Я игнорирую его второй вопрос. Ашон быстро моргает. Слёзы. Он снова моргает от слёз. Похоже, это тема всего вечера.
— Есть одна вещь, о которой я бы попросила, — быстро добавляю я, стремясь закончить и оставить его зализывать раны.
Я тщательно подбираю слова.
— Водиться с бандитами или даже нанимать их — скользкий путь.

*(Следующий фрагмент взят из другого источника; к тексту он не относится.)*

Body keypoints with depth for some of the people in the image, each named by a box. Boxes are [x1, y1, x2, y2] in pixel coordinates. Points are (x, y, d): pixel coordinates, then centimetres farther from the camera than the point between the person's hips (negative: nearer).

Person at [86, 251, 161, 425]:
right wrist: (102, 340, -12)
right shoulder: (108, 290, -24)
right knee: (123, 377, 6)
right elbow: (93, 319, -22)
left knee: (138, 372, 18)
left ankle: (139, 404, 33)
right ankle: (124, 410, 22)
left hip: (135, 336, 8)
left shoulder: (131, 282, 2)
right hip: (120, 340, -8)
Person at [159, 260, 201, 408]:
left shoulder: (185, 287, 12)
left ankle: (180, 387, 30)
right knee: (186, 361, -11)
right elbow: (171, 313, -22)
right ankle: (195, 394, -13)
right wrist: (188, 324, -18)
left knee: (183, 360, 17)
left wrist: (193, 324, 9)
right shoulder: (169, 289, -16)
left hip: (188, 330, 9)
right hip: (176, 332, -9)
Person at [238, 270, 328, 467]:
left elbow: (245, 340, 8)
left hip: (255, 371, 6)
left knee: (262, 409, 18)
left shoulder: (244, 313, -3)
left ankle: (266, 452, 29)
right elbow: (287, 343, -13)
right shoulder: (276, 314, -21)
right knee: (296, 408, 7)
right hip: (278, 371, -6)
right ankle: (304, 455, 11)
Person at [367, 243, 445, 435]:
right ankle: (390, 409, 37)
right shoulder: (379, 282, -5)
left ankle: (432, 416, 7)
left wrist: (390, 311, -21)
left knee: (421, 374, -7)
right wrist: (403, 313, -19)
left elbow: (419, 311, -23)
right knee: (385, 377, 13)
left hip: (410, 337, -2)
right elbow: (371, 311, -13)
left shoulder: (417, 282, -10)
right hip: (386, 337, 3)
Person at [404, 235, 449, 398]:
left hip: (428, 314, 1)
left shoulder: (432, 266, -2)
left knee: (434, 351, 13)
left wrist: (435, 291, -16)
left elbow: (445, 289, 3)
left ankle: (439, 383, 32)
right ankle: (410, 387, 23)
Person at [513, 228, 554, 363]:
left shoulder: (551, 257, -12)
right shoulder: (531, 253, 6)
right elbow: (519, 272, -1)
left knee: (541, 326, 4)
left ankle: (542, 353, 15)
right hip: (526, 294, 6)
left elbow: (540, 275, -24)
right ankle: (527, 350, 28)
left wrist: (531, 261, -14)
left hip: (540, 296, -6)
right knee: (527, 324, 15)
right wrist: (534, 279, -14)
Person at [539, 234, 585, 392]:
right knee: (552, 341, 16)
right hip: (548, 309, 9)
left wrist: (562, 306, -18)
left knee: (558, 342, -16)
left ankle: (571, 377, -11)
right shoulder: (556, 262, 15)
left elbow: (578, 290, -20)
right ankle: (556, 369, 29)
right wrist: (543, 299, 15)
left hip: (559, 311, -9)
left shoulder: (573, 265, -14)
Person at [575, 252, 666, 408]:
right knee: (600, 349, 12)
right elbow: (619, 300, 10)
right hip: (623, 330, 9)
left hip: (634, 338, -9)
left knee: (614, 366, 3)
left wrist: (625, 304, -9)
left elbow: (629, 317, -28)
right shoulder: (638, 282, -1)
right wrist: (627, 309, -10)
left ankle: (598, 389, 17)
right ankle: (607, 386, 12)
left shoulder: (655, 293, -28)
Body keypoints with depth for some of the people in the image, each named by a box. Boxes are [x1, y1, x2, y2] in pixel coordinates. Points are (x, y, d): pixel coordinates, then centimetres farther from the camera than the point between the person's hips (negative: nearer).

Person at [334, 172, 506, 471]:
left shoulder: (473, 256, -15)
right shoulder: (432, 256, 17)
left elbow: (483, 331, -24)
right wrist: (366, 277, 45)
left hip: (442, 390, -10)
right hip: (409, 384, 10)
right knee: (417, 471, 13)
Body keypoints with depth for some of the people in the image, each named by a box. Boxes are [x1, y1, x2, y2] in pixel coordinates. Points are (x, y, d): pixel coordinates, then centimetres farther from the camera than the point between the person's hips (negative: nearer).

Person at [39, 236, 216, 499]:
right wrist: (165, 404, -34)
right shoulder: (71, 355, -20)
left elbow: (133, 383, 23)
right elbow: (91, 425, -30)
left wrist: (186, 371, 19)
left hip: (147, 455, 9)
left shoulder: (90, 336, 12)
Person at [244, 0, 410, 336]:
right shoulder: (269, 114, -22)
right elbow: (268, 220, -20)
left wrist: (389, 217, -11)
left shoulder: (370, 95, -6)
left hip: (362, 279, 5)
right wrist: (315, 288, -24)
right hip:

Мне нужно, чтобы ты пообещал мне, что немедленно сойдёшь с этого скользкого пути, и что ты больше никогда никого не будешь избивать.
Я смотрю на Ашона в поисках ожидаемого обещания, но он смотрит через мое плечо, и на его лице отражается ужас.

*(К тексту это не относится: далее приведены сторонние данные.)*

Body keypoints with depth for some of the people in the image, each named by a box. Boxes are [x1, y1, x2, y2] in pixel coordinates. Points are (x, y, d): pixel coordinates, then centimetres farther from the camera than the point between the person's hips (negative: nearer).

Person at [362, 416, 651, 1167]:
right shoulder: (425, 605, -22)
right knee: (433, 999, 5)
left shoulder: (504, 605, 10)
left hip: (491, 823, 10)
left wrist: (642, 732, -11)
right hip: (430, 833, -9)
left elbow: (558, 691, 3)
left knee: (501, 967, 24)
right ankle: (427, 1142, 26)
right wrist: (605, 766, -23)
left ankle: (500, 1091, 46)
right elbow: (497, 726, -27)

— Что ты сейчас сказала? — вкрадчивый, опасный голос раздаётся позади меня.
Я бросаю взгляд на Ашона. Как много Джован подслушал? Я открываю рот, чтобы заговорить, но Ашон опережает меня.
— Я нанял бандитов, чтобы они избили Татуму, когда мы были в Третьем Секторе, — признаётся он.
Я поворачиваюсь, чтобы оценить, насколько серьёзными будут последствия. Всё плохо. Джован дрожит от подавляемой ярости. На его челюсти синяк от моего удара. Я встаю перед его братом.
Ашон продолжает рассказ через мою голову.
— Затем я нанял других бандитов, чтобы заставить замолчать первых бандитов. Но я не знал, что им вырежут языки, — говорит он.
Я смотрю на него и вижу искреннее раскаяние в его глазах. Как, по его мнению, бандиты заставят их замолчать? Мой взгляд мечется между двумя мужчинами. Один свирепый, другой в отчаянии. Всё быстро летит под откос.
Я делаю шаг к Джовану с поднятыми руками, на время отбросив затаённую на него злость.
— Ашон совершил ошибку, — начинаю я.
— Ошибку? — шипит он. — Он сломал тебе рёбра, непрерывно пинал в спину. Нанёс тебе столько ударов по лицу, что удивительно, как ты не умерла.
— Это сделал не он, — слабо говорю я.
— С таким же успехом он мог бы это сделать. Я поклялся привлечь свинью, которая это сделала, к ответственности! — кричит он, теряя контроль над собой.
Зал затихает. Я смотрю, как он пытается вернуть самообладание. Я никогда не видела его в такой ярости. Он делает подобие бесстрастного лица и смотрит вокруг себя, пока суета не возобновляется.
— Ашон твой брат. Единственный, который остался, — тихо говорю я.